I am 18 years old and have recently finished my A-Levels in maths, further maths and physics at King George V College where I achieved good grades - A*, A, A respectively. This success has allowed me to gain a place at Lancaster University, studying Mechanical Engineering. I have enjoyed reading about the engineering process and sustainability which I hope will inform me for the coming years.

I have always seen education as a path to a better quality of life and a more stable future. My mother always told me that I could do anything if I put my mind to it. Despite wanting to focus myself on becoming a Power Ranger at the time, this life lesson has stayed with me. Through attending university and putting my mind to it, I hope to acquire the skills required to be a proficient engineer. The course is very well suited to my ideal career path – encouraging sustainability whilst providing a detailed and broad framework from which I can develop my skills through extracurricular activities, such as the engineering society. The common first year at Lancaster will allow me to gain a broad knowledge before specialising in the final three years. I plan to develop my skills so I can go into electric vehicle design, a field which is both intriguing and quickly growing.               

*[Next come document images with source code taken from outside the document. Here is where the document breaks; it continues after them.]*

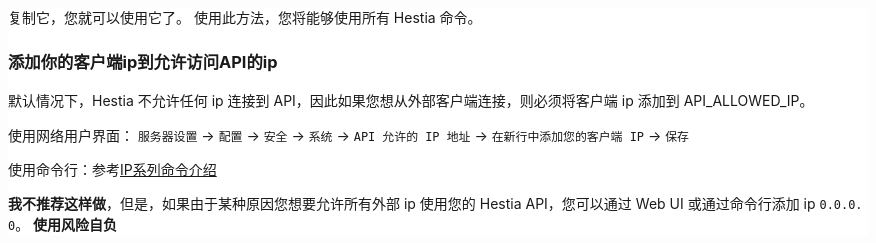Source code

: 复制它，您就可以使用它了。 使用此方法，您将能够使用所有 Hestia 命令。

### 添加你的客户端ip到允许访问API的ip

默认情况下，Hestia 不允许任何 ip 连接到 API，因此如果您想从外部客户端连接，则必须将客户端 ip 添加到 API_ALLOWED_IP。

使用网络用户界面：
`服务器设置` -> `配置` -> `安全` -> `系统` -> `API 允许的 IP 地址` -> `在新行中添加您的客户端 IP` -> `保存`

使用命令行：参考[IP系列命令介绍](ip.html#v-add-sys-api-ip)

**我不推荐这样做**，但是，如果由于某种原因您想要允许所有外部 ip 使用您的 Hestia API，您可以通过 Web UI 或通过命令行添加 ip `0.0.0.0`。 **使用风险自负**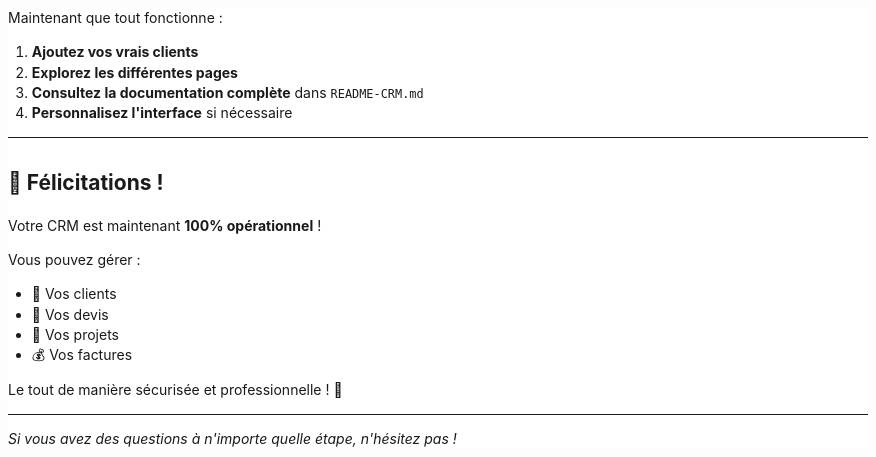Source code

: Maintenant que tout fonctionne :

1. **Ajoutez vos vrais clients**
2. **Explorez les différentes pages**
3. **Consultez la documentation complète** dans `README-CRM.md`
4. **Personnalisez l'interface** si nécessaire

---

## 🎊 Félicitations !

Votre CRM est maintenant **100% opérationnel** !

Vous pouvez gérer :
- 👥 Vos clients
- 📝 Vos devis
- 🚀 Vos projets
- 💰 Vos factures

Le tout de manière sécurisée et professionnelle ! 🚀

---

*Si vous avez des questions à n'importe quelle étape, n'hésitez pas !*

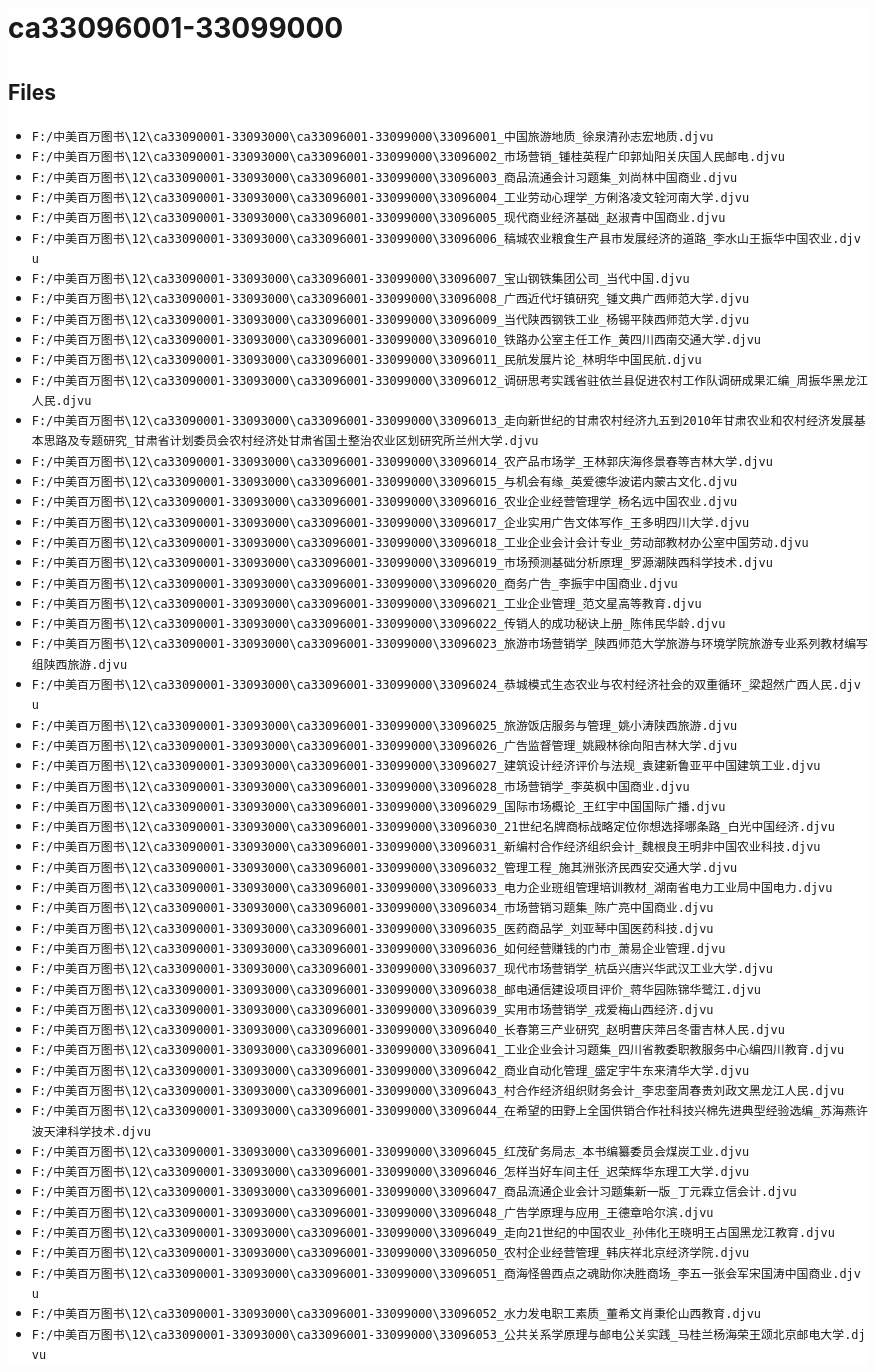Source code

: # ca33096001-33099000

## Files

- `F:/中美百万图书\12\ca33090001-33093000\ca33096001-33099000\33096001_中国旅游地质_徐泉清孙志宏地质.djvu`
- `F:/中美百万图书\12\ca33090001-33093000\ca33096001-33099000\33096002_市场营销_锺桂英程广印郭灿阳关庆国人民邮电.djvu`
- `F:/中美百万图书\12\ca33090001-33093000\ca33096001-33099000\33096003_商品流通会计习题集_刘尚林中国商业.djvu`
- `F:/中美百万图书\12\ca33090001-33093000\ca33096001-33099000\33096004_工业劳动心理学_方俐洛凌文辁河南大学.djvu`
- `F:/中美百万图书\12\ca33090001-33093000\ca33096001-33099000\33096005_现代商业经济基础_赵淑青中国商业.djvu`
- `F:/中美百万图书\12\ca33090001-33093000\ca33096001-33099000\33096006_稿城农业粮食生产县市发展经济的道路_李水山王振华中国农业.djvu`
- `F:/中美百万图书\12\ca33090001-33093000\ca33096001-33099000\33096007_宝山钢铁集团公司_当代中国.djvu`
- `F:/中美百万图书\12\ca33090001-33093000\ca33096001-33099000\33096008_广西近代圩镇研究_锺文典广西师范大学.djvu`
- `F:/中美百万图书\12\ca33090001-33093000\ca33096001-33099000\33096009_当代陕西钢铁工业_杨锡平陕西师范大学.djvu`
- `F:/中美百万图书\12\ca33090001-33093000\ca33096001-33099000\33096010_铁路办公室主任工作_黄四川西南交通大学.djvu`
- `F:/中美百万图书\12\ca33090001-33093000\ca33096001-33099000\33096011_民航发展片论_林明华中国民航.djvu`
- `F:/中美百万图书\12\ca33090001-33093000\ca33096001-33099000\33096012_调研思考实践省驻依兰县促进农村工作队调研成果汇编_周振华黑龙江人民.djvu`
- `F:/中美百万图书\12\ca33090001-33093000\ca33096001-33099000\33096013_走向新世纪的甘肃农村经济九五到2010年甘肃农业和农村经济发展基本思路及专题研究_甘肃省计划委员会农村经济处甘肃省国土整治农业区划研究所兰州大学.djvu`
- `F:/中美百万图书\12\ca33090001-33093000\ca33096001-33099000\33096014_农产品市场学_王林郭庆海佟景春等吉林大学.djvu`
- `F:/中美百万图书\12\ca33090001-33093000\ca33096001-33099000\33096015_与机会有缘_英爱德华波诺内蒙古文化.djvu`
- `F:/中美百万图书\12\ca33090001-33093000\ca33096001-33099000\33096016_农业企业经营管理学_杨名远中国农业.djvu`
- `F:/中美百万图书\12\ca33090001-33093000\ca33096001-33099000\33096017_企业实用广告文体写作_王多明四川大学.djvu`
- `F:/中美百万图书\12\ca33090001-33093000\ca33096001-33099000\33096018_工业企业会计会计专业_劳动部教材办公室中国劳动.djvu`
- `F:/中美百万图书\12\ca33090001-33093000\ca33096001-33099000\33096019_市场预测基础分析原理_罗源潮陕西科学技术.djvu`
- `F:/中美百万图书\12\ca33090001-33093000\ca33096001-33099000\33096020_商务广告_李振宇中国商业.djvu`
- `F:/中美百万图书\12\ca33090001-33093000\ca33096001-33099000\33096021_工业企业管理_范文星高等教育.djvu`
- `F:/中美百万图书\12\ca33090001-33093000\ca33096001-33099000\33096022_传销人的成功秘诀上册_陈伟民华龄.djvu`
- `F:/中美百万图书\12\ca33090001-33093000\ca33096001-33099000\33096023_旅游市场营销学_陕西师范大学旅游与环境学院旅游专业系列教材编写组陕西旅游.djvu`
- `F:/中美百万图书\12\ca33090001-33093000\ca33096001-33099000\33096024_恭城模式生态农业与农村经济社会的双重循环_梁超然广西人民.djvu`
- `F:/中美百万图书\12\ca33090001-33093000\ca33096001-33099000\33096025_旅游饭店服务与管理_姚小涛陕西旅游.djvu`
- `F:/中美百万图书\12\ca33090001-33093000\ca33096001-33099000\33096026_广告监督管理_姚殿林徐向阳吉林大学.djvu`
- `F:/中美百万图书\12\ca33090001-33093000\ca33096001-33099000\33096027_建筑设计经济评价与法规_袁建新鲁亚平中国建筑工业.djvu`
- `F:/中美百万图书\12\ca33090001-33093000\ca33096001-33099000\33096028_市场营销学_李英枫中国商业.djvu`
- `F:/中美百万图书\12\ca33090001-33093000\ca33096001-33099000\33096029_国际市场概论_王红宇中国国际广播.djvu`
- `F:/中美百万图书\12\ca33090001-33093000\ca33096001-33099000\33096030_21世纪名牌商标战略定位你想选择哪条路_白光中国经济.djvu`
- `F:/中美百万图书\12\ca33090001-33093000\ca33096001-33099000\33096031_新编村合作经济组织会计_魏根良王明非中国农业科技.djvu`
- `F:/中美百万图书\12\ca33090001-33093000\ca33096001-33099000\33096032_管理工程_施其洲张济民西安交通大学.djvu`
- `F:/中美百万图书\12\ca33090001-33093000\ca33096001-33099000\33096033_电力企业班组管理培训教材_湖南省电力工业局中国电力.djvu`
- `F:/中美百万图书\12\ca33090001-33093000\ca33096001-33099000\33096034_市场营销习题集_陈广亮中国商业.djvu`
- `F:/中美百万图书\12\ca33090001-33093000\ca33096001-33099000\33096035_医药商品学_刘亚琴中国医药科技.djvu`
- `F:/中美百万图书\12\ca33090001-33093000\ca33096001-33099000\33096036_如何经营赚钱的门市_萧易企业管理.djvu`
- `F:/中美百万图书\12\ca33090001-33093000\ca33096001-33099000\33096037_现代市场营销学_杭岳兴唐兴华武汉工业大学.djvu`
- `F:/中美百万图书\12\ca33090001-33093000\ca33096001-33099000\33096038_邮电通信建设项目评价_蒋华园陈锦华鹭江.djvu`
- `F:/中美百万图书\12\ca33090001-33093000\ca33096001-33099000\33096039_实用市场营销学_戎爱梅山西经济.djvu`
- `F:/中美百万图书\12\ca33090001-33093000\ca33096001-33099000\33096040_长春第三产业研究_赵明曹庆萍吕冬雷吉林人民.djvu`
- `F:/中美百万图书\12\ca33090001-33093000\ca33096001-33099000\33096041_工业企业会计习题集_四川省教委职教服务中心编四川教育.djvu`
- `F:/中美百万图书\12\ca33090001-33093000\ca33096001-33099000\33096042_商业自动化管理_盛定宇牛东来清华大学.djvu`
- `F:/中美百万图书\12\ca33090001-33093000\ca33096001-33099000\33096043_村合作经济组织财务会计_李忠奎周春贵刘政文黑龙江人民.djvu`
- `F:/中美百万图书\12\ca33090001-33093000\ca33096001-33099000\33096044_在希望的田野上全国供销合作社科技兴棉先进典型经验选编_苏海燕许波天津科学技术.djvu`
- `F:/中美百万图书\12\ca33090001-33093000\ca33096001-33099000\33096045_红茂矿务局志_本书编纂委员会煤炭工业.djvu`
- `F:/中美百万图书\12\ca33090001-33093000\ca33096001-33099000\33096046_怎样当好车间主任_迟荣辉华东理工大学.djvu`
- `F:/中美百万图书\12\ca33090001-33093000\ca33096001-33099000\33096047_商品流通企业会计习题集新一版_丁元霖立信会计.djvu`
- `F:/中美百万图书\12\ca33090001-33093000\ca33096001-33099000\33096048_广告学原理与应用_王德章哈尔滨.djvu`
- `F:/中美百万图书\12\ca33090001-33093000\ca33096001-33099000\33096049_走向21世纪的中国农业_孙伟化王晓明王占国黑龙江教育.djvu`
- `F:/中美百万图书\12\ca33090001-33093000\ca33096001-33099000\33096050_农村企业经营管理_韩庆祥北京经济学院.djvu`
- `F:/中美百万图书\12\ca33090001-33093000\ca33096001-33099000\33096051_商海怪兽西点之魂助你决胜商场_李五一张会军宋国涛中国商业.djvu`
- `F:/中美百万图书\12\ca33090001-33093000\ca33096001-33099000\33096052_水力发电职工素质_董希文肖秉伦山西教育.djvu`
- `F:/中美百万图书\12\ca33090001-33093000\ca33096001-33099000\33096053_公共关系学原理与邮电公关实践_马桂兰杨海荣王颂北京邮电大学.djvu`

Being the first member of my family to go to university may not mean much on its own but the result is, in my case at least, that I will receive no financial aid from my father or grandparents. I had anticipated that finances might be an issue in university. Having been granted an award, I will be able to partake in extracurricular activities as well as regularly traveling home to visit my family. These two seemingly small things will hopefully relieve stress and pressure, allowing me to excel in the coming years (well that’s the plan at least). Believe it or not, I had fun at the bursary interview and was even (quite unexpectedly) offered an internship from one of my interviewers with a firm associated with electric cars. I am now currently working in Amsterdam – researching recent developments on EVs (electric vehicles) and writing articles about them. I am learning about my field of interest but am also gaining life lessons which will come in more than handy when I start a career after university.